§ **Activity**:
Search the entries for lines that contain the word "rather", and report each one found.

§ **Supplied information**:
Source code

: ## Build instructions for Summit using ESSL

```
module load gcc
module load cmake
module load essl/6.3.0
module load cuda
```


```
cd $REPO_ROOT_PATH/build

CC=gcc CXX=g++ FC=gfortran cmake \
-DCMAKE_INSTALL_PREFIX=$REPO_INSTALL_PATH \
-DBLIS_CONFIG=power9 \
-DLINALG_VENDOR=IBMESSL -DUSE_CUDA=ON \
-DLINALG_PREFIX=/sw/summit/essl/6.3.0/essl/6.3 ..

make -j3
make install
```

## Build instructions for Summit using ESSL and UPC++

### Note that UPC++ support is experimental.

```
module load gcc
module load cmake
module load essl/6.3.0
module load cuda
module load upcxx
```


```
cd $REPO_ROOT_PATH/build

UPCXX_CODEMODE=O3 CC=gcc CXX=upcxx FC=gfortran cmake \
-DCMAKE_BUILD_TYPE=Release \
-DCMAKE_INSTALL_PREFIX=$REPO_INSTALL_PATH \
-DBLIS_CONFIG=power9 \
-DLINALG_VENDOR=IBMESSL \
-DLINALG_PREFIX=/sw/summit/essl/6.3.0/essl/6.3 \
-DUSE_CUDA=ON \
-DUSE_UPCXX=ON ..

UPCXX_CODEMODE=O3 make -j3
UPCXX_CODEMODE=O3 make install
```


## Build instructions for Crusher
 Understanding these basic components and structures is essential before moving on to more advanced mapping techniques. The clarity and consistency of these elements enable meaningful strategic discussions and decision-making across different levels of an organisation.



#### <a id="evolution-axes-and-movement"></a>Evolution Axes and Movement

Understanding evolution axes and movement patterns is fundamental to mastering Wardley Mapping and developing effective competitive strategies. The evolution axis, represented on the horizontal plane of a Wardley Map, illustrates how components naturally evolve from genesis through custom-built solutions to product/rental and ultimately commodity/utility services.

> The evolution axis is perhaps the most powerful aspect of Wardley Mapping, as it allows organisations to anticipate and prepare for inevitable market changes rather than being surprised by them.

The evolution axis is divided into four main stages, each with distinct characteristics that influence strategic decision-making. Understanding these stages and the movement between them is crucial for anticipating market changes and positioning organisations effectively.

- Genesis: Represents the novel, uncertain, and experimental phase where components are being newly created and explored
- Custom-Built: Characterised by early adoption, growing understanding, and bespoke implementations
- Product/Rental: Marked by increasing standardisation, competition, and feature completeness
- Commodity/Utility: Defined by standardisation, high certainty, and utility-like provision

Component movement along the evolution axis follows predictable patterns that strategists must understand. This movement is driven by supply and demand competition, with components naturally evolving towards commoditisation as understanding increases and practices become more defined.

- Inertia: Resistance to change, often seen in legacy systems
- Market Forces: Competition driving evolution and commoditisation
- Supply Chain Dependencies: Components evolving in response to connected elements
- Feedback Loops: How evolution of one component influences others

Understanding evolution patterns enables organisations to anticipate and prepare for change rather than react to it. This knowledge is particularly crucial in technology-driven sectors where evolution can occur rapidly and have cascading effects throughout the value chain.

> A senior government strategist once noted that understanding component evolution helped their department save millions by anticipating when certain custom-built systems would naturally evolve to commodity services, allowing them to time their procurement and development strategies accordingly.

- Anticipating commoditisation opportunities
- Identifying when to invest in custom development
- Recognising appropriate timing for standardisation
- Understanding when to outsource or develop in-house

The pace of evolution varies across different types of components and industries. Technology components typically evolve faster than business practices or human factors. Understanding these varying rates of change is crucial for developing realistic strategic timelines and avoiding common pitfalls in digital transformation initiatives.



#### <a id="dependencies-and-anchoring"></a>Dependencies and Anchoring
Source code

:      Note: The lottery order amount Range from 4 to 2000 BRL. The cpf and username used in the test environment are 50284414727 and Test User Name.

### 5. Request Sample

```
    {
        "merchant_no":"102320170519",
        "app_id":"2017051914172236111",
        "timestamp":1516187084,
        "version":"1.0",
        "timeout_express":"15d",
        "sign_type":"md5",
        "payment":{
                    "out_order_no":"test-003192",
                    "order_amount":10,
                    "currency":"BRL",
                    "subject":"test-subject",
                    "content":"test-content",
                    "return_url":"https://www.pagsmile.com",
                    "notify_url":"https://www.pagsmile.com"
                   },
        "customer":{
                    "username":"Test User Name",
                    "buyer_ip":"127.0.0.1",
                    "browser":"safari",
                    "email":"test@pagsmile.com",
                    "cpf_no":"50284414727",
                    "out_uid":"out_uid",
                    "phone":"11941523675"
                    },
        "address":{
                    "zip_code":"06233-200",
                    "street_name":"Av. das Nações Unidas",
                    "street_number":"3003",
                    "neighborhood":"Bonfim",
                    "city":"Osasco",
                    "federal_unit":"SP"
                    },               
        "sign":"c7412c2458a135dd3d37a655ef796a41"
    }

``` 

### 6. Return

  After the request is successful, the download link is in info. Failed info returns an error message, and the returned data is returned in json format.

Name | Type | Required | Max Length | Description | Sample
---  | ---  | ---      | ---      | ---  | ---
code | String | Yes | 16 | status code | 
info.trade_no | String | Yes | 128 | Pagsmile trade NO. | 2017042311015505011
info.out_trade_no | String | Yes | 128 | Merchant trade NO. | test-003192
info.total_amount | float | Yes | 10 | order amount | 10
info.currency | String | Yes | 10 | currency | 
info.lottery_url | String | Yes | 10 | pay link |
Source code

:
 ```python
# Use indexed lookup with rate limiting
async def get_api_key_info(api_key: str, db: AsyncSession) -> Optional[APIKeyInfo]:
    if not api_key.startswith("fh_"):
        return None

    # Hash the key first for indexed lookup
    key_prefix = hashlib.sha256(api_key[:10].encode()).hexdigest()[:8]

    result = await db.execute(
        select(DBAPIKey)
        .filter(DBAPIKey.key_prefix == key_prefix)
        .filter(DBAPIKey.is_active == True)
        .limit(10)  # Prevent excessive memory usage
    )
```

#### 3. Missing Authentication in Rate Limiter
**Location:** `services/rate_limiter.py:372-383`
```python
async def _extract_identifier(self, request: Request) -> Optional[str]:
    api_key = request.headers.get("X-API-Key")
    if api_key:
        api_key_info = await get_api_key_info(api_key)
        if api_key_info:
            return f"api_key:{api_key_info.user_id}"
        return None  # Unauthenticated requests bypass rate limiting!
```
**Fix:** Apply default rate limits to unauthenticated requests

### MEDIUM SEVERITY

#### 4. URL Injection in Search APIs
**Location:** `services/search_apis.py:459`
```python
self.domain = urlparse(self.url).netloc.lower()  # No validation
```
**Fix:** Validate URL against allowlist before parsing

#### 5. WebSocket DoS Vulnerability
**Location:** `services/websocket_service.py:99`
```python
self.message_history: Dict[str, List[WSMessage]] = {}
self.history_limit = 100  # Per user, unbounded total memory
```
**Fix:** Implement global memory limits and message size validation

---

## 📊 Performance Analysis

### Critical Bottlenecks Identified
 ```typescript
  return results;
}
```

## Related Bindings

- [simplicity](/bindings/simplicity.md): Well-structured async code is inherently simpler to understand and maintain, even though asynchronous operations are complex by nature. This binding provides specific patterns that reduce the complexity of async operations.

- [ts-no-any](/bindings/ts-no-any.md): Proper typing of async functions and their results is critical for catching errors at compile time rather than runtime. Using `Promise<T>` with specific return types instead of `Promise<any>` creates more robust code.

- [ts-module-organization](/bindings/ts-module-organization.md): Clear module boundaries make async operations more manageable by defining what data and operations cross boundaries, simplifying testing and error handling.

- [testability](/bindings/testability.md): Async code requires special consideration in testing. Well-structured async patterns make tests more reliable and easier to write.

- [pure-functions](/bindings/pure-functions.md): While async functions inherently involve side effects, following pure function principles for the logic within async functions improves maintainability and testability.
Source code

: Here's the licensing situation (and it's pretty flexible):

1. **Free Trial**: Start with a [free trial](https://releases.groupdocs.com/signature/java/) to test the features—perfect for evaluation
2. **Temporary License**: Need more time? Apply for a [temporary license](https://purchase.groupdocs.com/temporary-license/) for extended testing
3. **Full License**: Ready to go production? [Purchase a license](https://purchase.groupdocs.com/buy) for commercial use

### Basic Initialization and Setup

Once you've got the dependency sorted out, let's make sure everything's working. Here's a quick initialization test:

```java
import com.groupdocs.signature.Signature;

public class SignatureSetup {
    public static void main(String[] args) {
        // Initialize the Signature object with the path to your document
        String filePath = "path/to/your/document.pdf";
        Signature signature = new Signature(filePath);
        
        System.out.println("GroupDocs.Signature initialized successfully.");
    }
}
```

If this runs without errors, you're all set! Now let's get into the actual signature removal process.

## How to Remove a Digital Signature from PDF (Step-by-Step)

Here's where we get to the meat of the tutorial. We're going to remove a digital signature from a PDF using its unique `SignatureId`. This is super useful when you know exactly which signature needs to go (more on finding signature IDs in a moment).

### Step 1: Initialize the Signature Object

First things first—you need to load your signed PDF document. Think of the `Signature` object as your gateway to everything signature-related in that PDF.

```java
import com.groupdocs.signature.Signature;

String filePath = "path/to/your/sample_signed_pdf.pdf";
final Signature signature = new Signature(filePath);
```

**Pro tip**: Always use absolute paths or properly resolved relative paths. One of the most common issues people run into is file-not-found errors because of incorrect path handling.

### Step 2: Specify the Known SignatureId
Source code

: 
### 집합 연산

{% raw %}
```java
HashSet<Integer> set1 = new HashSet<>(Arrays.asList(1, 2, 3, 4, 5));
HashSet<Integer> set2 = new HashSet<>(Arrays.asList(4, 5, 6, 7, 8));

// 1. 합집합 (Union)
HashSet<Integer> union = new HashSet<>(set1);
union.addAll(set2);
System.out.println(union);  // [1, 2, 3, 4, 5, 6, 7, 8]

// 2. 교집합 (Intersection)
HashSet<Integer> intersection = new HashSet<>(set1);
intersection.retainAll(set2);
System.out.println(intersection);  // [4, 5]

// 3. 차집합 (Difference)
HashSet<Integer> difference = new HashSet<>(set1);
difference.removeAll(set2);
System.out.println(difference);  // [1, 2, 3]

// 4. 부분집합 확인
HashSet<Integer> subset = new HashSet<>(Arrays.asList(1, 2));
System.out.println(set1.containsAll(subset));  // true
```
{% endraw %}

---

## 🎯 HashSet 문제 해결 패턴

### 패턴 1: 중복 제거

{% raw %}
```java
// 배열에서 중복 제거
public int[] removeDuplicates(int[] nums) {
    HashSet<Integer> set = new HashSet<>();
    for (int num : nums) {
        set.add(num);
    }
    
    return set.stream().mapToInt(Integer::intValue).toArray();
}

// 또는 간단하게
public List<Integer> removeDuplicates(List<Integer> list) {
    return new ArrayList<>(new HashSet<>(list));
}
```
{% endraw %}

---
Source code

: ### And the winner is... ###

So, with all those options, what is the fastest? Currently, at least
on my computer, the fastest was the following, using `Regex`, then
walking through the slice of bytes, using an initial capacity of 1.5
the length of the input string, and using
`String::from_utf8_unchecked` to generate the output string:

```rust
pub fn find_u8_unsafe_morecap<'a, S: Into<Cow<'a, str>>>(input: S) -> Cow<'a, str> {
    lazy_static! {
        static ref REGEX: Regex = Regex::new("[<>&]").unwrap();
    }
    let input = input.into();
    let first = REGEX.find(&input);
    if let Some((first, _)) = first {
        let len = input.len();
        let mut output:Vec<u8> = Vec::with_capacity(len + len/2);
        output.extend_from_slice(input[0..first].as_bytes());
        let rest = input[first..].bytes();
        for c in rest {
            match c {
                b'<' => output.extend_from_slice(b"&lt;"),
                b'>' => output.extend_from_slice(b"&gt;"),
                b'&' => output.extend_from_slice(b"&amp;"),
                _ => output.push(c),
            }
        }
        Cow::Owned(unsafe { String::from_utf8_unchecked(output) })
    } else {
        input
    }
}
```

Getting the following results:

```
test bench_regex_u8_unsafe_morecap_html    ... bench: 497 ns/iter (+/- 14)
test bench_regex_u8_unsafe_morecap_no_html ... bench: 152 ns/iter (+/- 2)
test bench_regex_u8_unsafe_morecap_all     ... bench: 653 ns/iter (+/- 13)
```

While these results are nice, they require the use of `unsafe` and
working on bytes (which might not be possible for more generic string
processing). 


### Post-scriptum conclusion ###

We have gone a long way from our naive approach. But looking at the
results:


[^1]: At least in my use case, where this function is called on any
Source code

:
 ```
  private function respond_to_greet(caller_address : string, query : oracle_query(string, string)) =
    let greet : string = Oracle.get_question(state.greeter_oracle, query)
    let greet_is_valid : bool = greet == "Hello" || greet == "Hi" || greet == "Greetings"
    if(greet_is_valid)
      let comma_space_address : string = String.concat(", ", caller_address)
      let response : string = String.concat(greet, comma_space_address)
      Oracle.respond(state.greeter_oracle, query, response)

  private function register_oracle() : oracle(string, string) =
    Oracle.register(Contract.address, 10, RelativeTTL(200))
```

§ **Response to this exercise**:
> The evolution axis is perhaps the most powerful aspect of Wardley Mapping, as it allows organisations to anticipate and prepare for inevitable market changes rather than being surprised by them.
Understanding evolution patterns enables organisations to anticipate and prepare for change rather than react to it. This knowledge is particularly crucial in technology-driven sectors where evolution can occur rapidly and have cascading effects throughout the value chain.
- [ts-no-any](/bindings/ts-no-any.md): Proper typing of async functions and their results is critical for catching errors at compile time rather than runtime. Using `Promise<T>` with specific return types instead of `Promise<any>` creates more robust code.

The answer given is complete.